▶ Available data
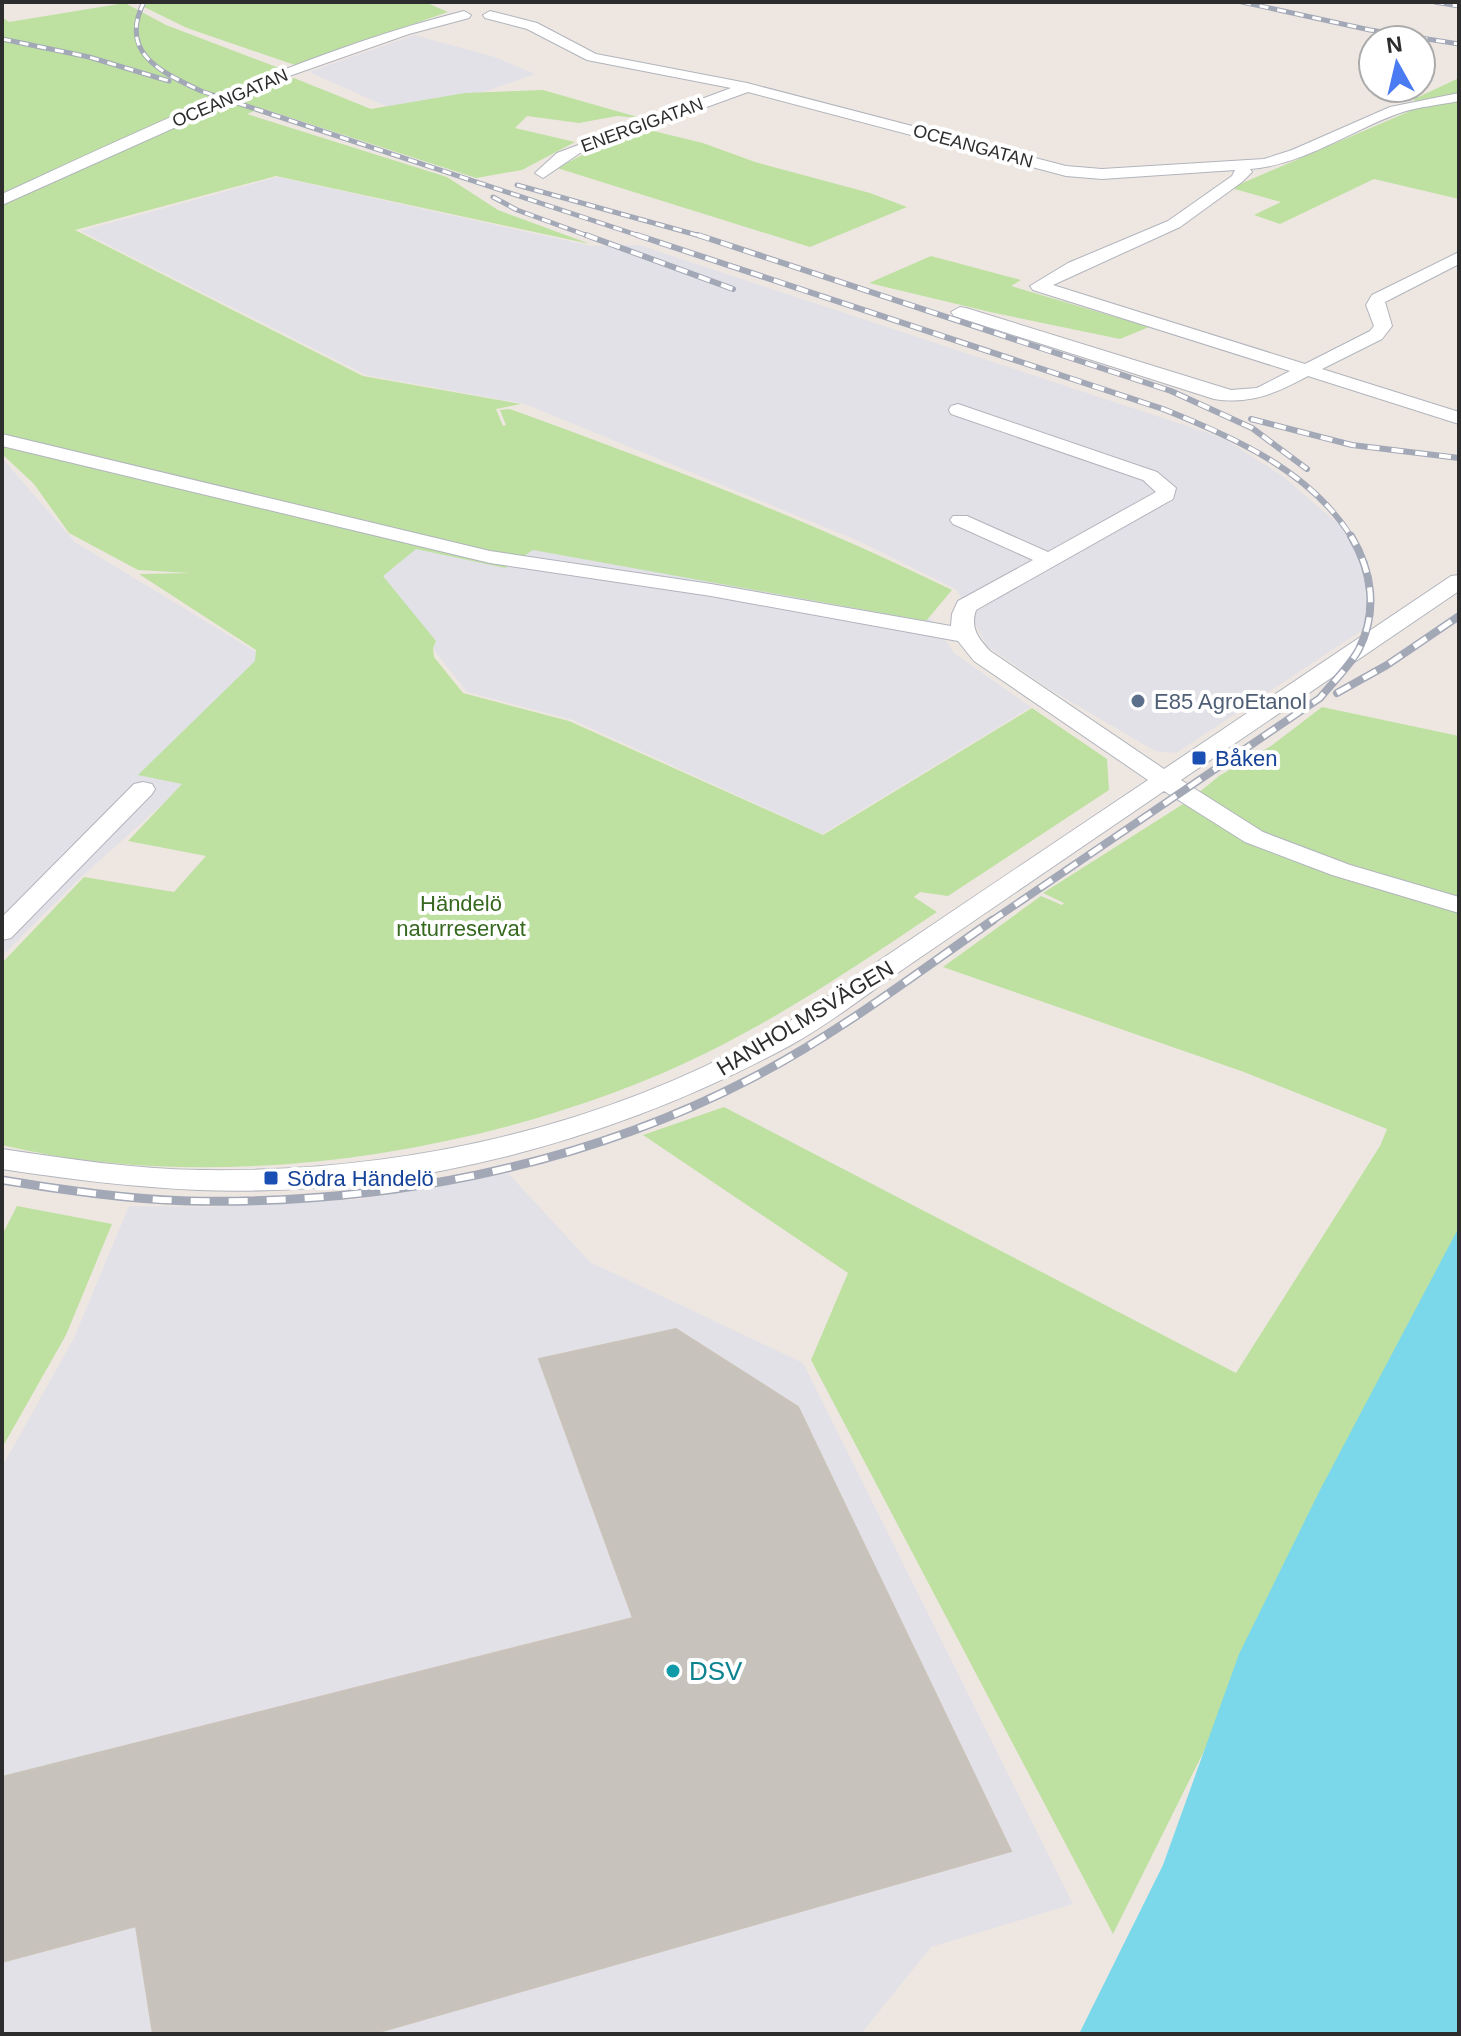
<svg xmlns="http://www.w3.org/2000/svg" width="1461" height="2036" font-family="Helvetica,sans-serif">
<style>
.industrial{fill:#e2e1e7}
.green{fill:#bee1a1}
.water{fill:#7ad8ea}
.building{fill:#c7c2bc;stroke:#cac3ba;stroke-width:2}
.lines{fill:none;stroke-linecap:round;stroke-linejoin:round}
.minor-casing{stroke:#b1b4bd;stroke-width:2}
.minor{fill:#fff;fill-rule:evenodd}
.rail-far3-casing{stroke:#a3a8b7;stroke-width:5}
.rail-far2-casing{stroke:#a3a8b7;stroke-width:6}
.rail-far1-casing{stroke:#a3a8b7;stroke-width:8}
.rail-casing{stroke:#a3a8b7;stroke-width:9}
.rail-far3{stroke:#fff;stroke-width:3;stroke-dasharray:9;stroke-linecap:butt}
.rail-far2{stroke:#fff;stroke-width:4;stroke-dasharray:12;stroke-linecap:butt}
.rail-far1{stroke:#fff;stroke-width:5;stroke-dasharray:15;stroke-linecap:butt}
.rail{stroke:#fff;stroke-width:6;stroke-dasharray:19;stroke-linecap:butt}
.service-dot{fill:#5c6f8a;stroke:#fff;stroke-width:3}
.transit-dot{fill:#1a4fb4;stroke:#fff;stroke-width:3}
.culture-dot{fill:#0f9aa8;stroke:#fff;stroke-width:3}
.labels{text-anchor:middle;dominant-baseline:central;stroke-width:8;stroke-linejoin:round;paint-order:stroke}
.far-street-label{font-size:18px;fill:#2d2d2d;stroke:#fff}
.service-label{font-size:22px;fill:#4e5e75;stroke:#fff;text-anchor:start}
.transit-label{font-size:22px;fill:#164399;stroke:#fff;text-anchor:start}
.park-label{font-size:22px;fill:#36691f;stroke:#fff}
.street-label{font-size:22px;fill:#2d2d2d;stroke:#fff}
.near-culture-label{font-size:26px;fill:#0d838f;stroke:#fff;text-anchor:start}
</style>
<rect width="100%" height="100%" fill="#eee7e1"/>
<path class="industrial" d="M414 35 495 57 535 74 466 98 390 108 309 72Z
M278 177 591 246 639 245 1223 438 1281 475 1340 525 1363 561 1368 599 1367 627 1176 753 1155 751 1051 690 987 646 957 590 861 542 525 404 366 375 81 231Z
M2 458 75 542 269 660 188 781 78 880 2 956Z
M413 545 532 547 931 619 954 653 1031 707 822 834 573 720 467 692 375 575Z
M508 1173 590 1262 803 1363 1073 1904 931 1947 861 2034H2V1467L74 1338 129 1206 210 1207 360 1199Z"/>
<path class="green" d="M149 2H425L448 12 295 65 187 28 144 7Z
M125 3 166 25 282 69 202 102 210 103 2 195V17L9 22Z
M294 78 371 109 465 93 543 90 641 118 617 116 579 123 527 116 515 128 575 142 522 170 476 178 261 108 247 114 447 177 498 210 590 244 276 176 75 230 363 376 521 404 496 409 503 426 506 425 500 410 510 409C661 464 807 519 952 590L926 621 533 550 505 568 416 549 383 576 436 641 433 648 434 657 463 693 569 721 823 835 1032 708 1107 759 1109 790 948 896 920 892 914 897 937 912C862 962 786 1014 704 1054 504 1152 220 1198 2 1145V963L84 877 174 892 206 856 128 841 182 784 138 775 255 661 256 650 139 574 190 573 138 570 69 533 34 484 2 454V205L210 108 220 111Z
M1459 78V199L1374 179 1280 224 1254 215 1281 202 1231 188 1417 108 1414 99Z
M645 129 703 143 755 162 870 193 907 207 810 247 557 168 594 149Z
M931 256 1021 280 1011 286 1149 327 1120 339 990 312 869 283Z
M1322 707 1459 736V1238L1113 1934 811 1360 848 1273 643 1135 724 1107 1236 1373 1380 1146 1387 1129 1244 1072 943 967 1041 896 1062 905 1064 903 1043 893 1191 799 1219 776 1271 746Z
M17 1206 112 1224 66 1335 2 1448V1235Z"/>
<path class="water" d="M1459 1227V2034H1079L1163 1865 1239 1654 1320 1490Z"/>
<path class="building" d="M676 1329 798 1407 1011 1851 372 2034H153L136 1926 2 1962V1777L633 1618 539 1359Z"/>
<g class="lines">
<defs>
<path id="minor" d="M464 11 471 15 469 18 409 34 292 75 2 205V194C153 125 302 52 464 11Z
M490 11 537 23 596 54 747 83 1066 166 1102 169 1264 159 1292 150 1390 107 1459 93V101C1439 105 1416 107 1397 114 1348 132 1303 165 1250 169L1252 172 1242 182 1180 227 1053 285 1305 364 1370 331 1374 326 1366 305 1372 295 1459 252V264L1385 302 1392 326 1382 339 1322 369 1459 412V424L1308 376C1276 393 1251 405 1214 399L954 316 951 312 960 307 966 308 1231 390 1257 388 1290 371 1033 290 1030 286 1068 263 1168 221 1232 176 1235 170 1102 179 1066 176 748 92 580 153 543 178 535 173 557 153 731 88 587 60 527 29 485 18 483 15Z
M958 404 1157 472 1176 488 1173 499 976 610C970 628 978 638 990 651L1164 769 1451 576 1459 575V591L1181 780 1263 832 1350 865 1459 897V913L1332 875 1245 842 1164 791C1080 848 996 906 912 963 872 990 833 1022 791 1045 612 1142 403 1198 198 1190 132 1187 67 1179 2 1169V1149C68 1159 134 1169 201 1170 398 1173 601 1129 773 1031 816 1007 857 975 898 948 981 892 1064 836 1148 780L974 661 958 641 711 596 490 563 2 446V434L490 551 711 584 951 626 952 614 958 601 1033 560 953 524 950 520 953 516H967L1048 552 1156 492 1143 480 951 414 949 410 951 406Z
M143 782 152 784 155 789 152 794 11 938 2 940V917L134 784Z"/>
</defs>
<use href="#minor" class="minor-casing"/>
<use href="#minor" class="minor"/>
<defs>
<path id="rail-far3" d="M144 2C118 53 161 72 201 91L643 237
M1242 2 1370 30 1459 44
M1435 2 1459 6
M2 39 89 57 169 81
M517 185 704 237
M493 197 517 210 591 237"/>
<path id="rail-far2" d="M586 235 733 289
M637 235 1163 409C1233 437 1311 471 1352 538
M698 235 1171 391 1252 428 1307 469
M1251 419 1352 445 1459 458"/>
<path id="rail-far1" d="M1337 693 1387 665 1459 616
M990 922 1320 698C1332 683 1350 666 1359 649 1378 611 1372 571 1351 536"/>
<path id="rail" d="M2 1180C64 1190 125 1199 188 1201 380 1205 579 1168 750 1079 836 1035 914 975 993 920"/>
</defs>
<use href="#rail-far3" class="rail-far3-casing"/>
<use href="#rail-far2" class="rail-far2-casing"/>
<use href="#rail-far1" class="rail-far1-casing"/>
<use href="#rail" class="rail-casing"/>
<use href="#rail-far3" class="rail-far3"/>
<use href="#rail-far2" class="rail-far2"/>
<use href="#rail-far1" class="rail-far1"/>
<use href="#rail" class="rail"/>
</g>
<circle class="service-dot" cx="1138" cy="701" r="8"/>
<g class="transit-dot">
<rect x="1191" y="750" width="16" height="16" rx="4"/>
<rect x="263" y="1170" width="16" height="16" rx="4"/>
</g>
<circle class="culture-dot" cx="673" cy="1671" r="8"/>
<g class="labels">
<g class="far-street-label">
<text transform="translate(230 98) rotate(-23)">OCEANGATAN</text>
<text transform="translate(642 125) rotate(-20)">ENERGIGATAN</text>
<text transform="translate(973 146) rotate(15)">OCEANGATAN</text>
</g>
<g class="service-label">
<text x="1154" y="701">E85 AgroEtanol</text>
</g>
<g class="transit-label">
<text x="1215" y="758">Båken</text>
<text x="287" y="1178">Södra Händelö</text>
</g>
<g class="park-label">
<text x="461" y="903">Händelö<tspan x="461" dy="25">naturreservat</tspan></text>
</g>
<g class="street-label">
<text transform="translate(805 1018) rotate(-31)">HANHOLMSVÄGEN</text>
</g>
<g class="near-culture-label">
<text x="689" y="1671">DSV</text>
</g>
</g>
<rect width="1461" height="2036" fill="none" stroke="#2d2d2d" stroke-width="8"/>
<g transform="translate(1397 64) rotate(352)"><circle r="38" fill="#ffffff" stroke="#ababab" stroke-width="2"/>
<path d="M0-6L14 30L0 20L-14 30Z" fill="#4a7bf2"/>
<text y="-12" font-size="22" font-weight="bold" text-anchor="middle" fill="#2d2d2d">N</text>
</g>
</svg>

▶ Description of the task
Please show every line of the records that holds the word "lines".

▶ Answer
.lines{fill:none;stroke-linecap:round;stroke-linejoin:round}
<g class="lines">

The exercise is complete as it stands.